*Acerca de la tarea*
Traduce al inglés la siguiente oración del fragmento sobre el escritor Mario Hernández Aguirre: «Hace ya algunas décadas leí un libro fascinante, escrito por el salvadoreño Mario Hernández Aguirre (1928-1983).»

*Fragmento del texto*

# # # # #

Hace ya algunas décadas leí un libro fascinante, escrito por el salvadoreño Mario Hernández Aguirre (1928-1983). Un extraordinario escritor y ensayista, que vivió lejos, físicamente, del país desde muy temprana edad, entre estudios superiores y una amplia labor diplomática. El libro en cuestión, «Del infierno o del cielo» (1970), ofrece una colección de quince formidables piezas narrativas de la mejor factura, además de una vanguardista portada del gran artista plástico argentino Luis Tomasello (1915-2014).
Nadie como Hernández Aguirre ha recreado literariamente, con soberana maestría, las entrañas del poder político en la coyuntura nacional de 1944, en los cuentos: «Domingo de Ramos» y «Austerlitz». Además de un lujo de ficción, en las historias sobrenaturales ambientadas entre El Salvador y la vieja Europa: «Los espejos oscuros», «Florencia», «La daga», «El viaje», «Fidelidad» y otras.
Por cierto, el célebre y no menos polémico escritor peruano Alfredo Bryce Echenique (1939), hace un magnífico y humorístico retrato de Mario Hernández Aguirre en su libro «Guía triste de París» (1999), al situarlo como un simpático personaje del cuento: «El carísimo asesinato de Juan Domingo Perón». Y cómo olvidar una genial anécdota de Waldo Chávez Velasco (1932-2005), al evocar a Mario como el maniático salvadoreño que destrozaba los rosales parisinos.

# # # # #

*Información proporcionada*
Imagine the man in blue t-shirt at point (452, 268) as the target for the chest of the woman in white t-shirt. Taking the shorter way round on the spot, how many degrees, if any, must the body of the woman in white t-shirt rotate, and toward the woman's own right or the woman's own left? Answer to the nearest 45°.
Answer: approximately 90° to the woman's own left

# # # # #

*Respuesta*
Some decades ago I read a fascinating book, written by the Salvadoran Mario Hernández Aguirre (1928-1983).